Check the aws-node pods in the kube-system namespace: kubectl get pods -n kube-system -l k8s-app=aws-node wide
Look for pods in a CrashLoopBackOff or Error state on the affected node.
Check your AWS VPC Subnet available IPv4 addresses via the AWS Console or CLI: aws ec2 describe-subnets --subnet-ids <your-subnet-id> --query 'Subnets[*].AvailableIpAddressCount'

The Fix: Expand your subnet CIDR, move nodes to a different subnet, or enable prefix delegation (VPC CNI feature) to drastically increase the number of available IPs per EC2 Elastic Network Interface (ENI).

Step 3: Kubelet and Container Runtime Failures

If the network is fine, the kubelet or the container runtime (containerd or dockerd on older AMIs) might be failing. To investigate this, you must connect to the EC2 instance via AWS Systems Manager (SSM) Session Manager or SSH.

Once connected, check the kubelet logs:

journalctl -u kubelet -f

Common Kubelet Errors:

Unauthorized / Forbidden: error: failed to run Kubelet: cannot create certificate signing request: Unauthorized This indicates an IAM issue. The EC2 instance's IAM role must be present in the aws-auth ConfigMap. Check the ConfigMap: kubectl get configmap aws-auth -n kube-system -o yaml Ensure the rolearn precisely matches the IAM role attached to the EC2 instance (do not include the instance profile path).
Cgroup Driver Mismatch: misconfiguration: kubelet cgroup driver: "systemd" is different from docker cgroup driver: "cgroupfs" If you are using custom AMIs, ensure your container runtime and kubelet are both configured to use systemd as the cgroup driver. EKS optimized AMIs default to systemd.
PLEG Issues: If you see Pod Lifecycle Event Generator (PLEG) errors, the container runtime is likely deadlocked. Restart the runtime and kubelet: sudo systemctl restart containerd sudo systemctl restart kubelet

Step 4: Security Groups and Network ACLs

For an EKS node to register as Ready, it must be able to communicate with the EKS Control Plane. EKS creates cross-account elastic network interfaces in your VPC to facilitate this.

Ensure your security groups allow:

Control Plane to Nodes: TCP port 443 (for webhook validations and executing commands like kubectl exec) and TCP port 10250 (for kubelet API).
Nodes to Control Plane: TCP port 443 to the EKS cluster endpoint.

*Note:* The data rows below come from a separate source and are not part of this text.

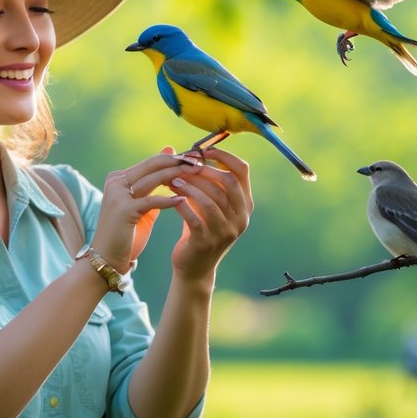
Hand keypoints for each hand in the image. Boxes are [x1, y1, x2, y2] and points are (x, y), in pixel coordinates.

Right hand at [91, 147, 194, 272]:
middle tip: (199, 162)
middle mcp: (116, 182)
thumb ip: (154, 189)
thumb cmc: (127, 234)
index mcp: (119, 179)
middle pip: (152, 165)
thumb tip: (169, 172)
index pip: (151, 162)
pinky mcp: (124, 210)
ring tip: (196, 175)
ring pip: (153, 178)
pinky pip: (151, 200)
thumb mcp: (142, 206)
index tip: (195, 160)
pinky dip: (168, 200)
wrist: (106, 258)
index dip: (175, 159)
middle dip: (178, 162)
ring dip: (177, 175)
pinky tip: (183, 200)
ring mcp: (118, 194)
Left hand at [166, 148, 252, 282]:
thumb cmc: (200, 228)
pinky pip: (195, 218)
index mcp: (245, 204)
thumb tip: (194, 153)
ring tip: (173, 180)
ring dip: (190, 186)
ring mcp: (226, 231)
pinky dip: (182, 204)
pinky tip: (171, 197)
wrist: (194, 267)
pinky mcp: (207, 242)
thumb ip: (207, 182)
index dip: (223, 156)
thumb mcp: (208, 204)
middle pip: (228, 182)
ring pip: (211, 200)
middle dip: (204, 170)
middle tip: (184, 165)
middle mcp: (241, 218)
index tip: (203, 150)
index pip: (242, 170)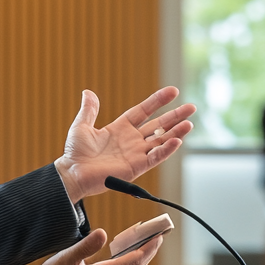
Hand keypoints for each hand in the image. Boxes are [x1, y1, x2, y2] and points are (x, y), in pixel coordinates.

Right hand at [33, 228, 162, 264]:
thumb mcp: (66, 258)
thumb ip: (86, 246)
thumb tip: (103, 233)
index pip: (135, 261)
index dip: (149, 247)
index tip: (158, 235)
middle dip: (148, 252)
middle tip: (157, 236)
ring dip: (137, 260)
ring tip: (143, 244)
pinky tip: (122, 259)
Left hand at [53, 87, 194, 203]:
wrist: (72, 174)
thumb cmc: (75, 153)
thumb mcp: (82, 126)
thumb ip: (89, 110)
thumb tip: (88, 92)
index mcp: (121, 128)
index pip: (144, 111)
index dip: (158, 101)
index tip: (173, 91)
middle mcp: (132, 140)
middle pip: (159, 126)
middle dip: (175, 116)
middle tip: (191, 107)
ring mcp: (136, 153)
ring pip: (161, 141)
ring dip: (176, 133)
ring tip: (189, 124)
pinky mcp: (136, 167)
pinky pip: (155, 157)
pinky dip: (166, 150)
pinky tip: (177, 141)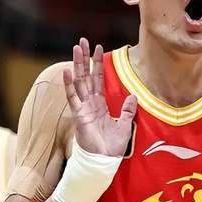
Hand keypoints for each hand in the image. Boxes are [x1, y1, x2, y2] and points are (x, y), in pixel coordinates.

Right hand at [63, 38, 136, 156]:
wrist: (104, 161)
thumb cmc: (112, 146)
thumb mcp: (125, 125)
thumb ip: (128, 110)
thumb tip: (134, 95)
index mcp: (99, 104)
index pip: (97, 79)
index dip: (97, 63)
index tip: (98, 47)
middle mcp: (89, 102)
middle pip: (86, 75)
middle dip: (84, 58)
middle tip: (82, 41)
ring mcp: (82, 107)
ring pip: (79, 81)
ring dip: (77, 64)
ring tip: (76, 48)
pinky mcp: (78, 115)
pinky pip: (73, 97)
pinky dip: (69, 84)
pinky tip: (67, 71)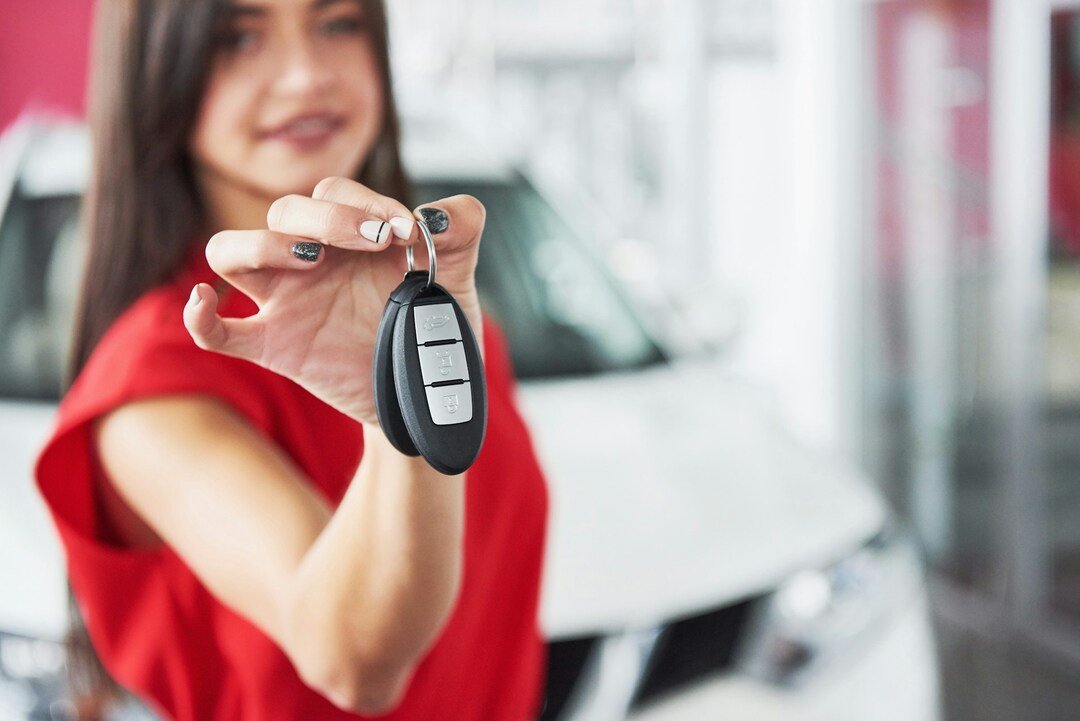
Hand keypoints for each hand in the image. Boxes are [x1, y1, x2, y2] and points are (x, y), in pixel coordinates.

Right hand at [183, 177, 484, 426]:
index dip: (364, 201)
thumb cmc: (433, 323)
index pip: (333, 191)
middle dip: (325, 217)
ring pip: (230, 253)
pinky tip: (201, 303)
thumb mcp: (458, 274)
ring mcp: (285, 301)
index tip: (407, 232)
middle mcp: (310, 259)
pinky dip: (197, 317)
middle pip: (283, 211)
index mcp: (348, 234)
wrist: (427, 387)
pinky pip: (217, 332)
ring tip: (312, 261)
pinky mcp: (273, 347)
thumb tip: (436, 215)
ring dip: (262, 246)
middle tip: (373, 240)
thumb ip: (461, 229)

If a misconfigured Terraform or CloudFormation deployment accidentally removed the ingress rules allowing the worker node security group to reach the cluster security group, the kubelet will silently fail to register, throwing connection timeouts in the journalctl logs.

Step 5: User Data and Bootstrap Scripts

If the node never joins the cluster after creation, check the EC2 User Data logs. When an EKS node boots, it runs a script (/etc/eks/bootstrap.sh) to configure the kubelet with the cluster's CA certificate and API endpoint.

Check the cloud-init logs on the instance:

cat /var/log/cloud-init-output.log

Look for errors related to downloading the EKS CA cert, connecting to the EKS endpoint, or syntax errors in any custom user data scripts you provided. If the bootstrap script fails, the kubelet is never started.

Conclusion

Resolving an EKS node NotReady issue requires a systematic approach. Always start by reading the node conditions via kubectl. Isolate whether it is a resource exhaustion issue, a CNI/networking failure, or an IAM/authentication blockage. By systematically verifying subnet IPs, security groups, the aws-auth ConfigMap, and kubelet logs, you can quickly identify the root cause and restore cluster capacity.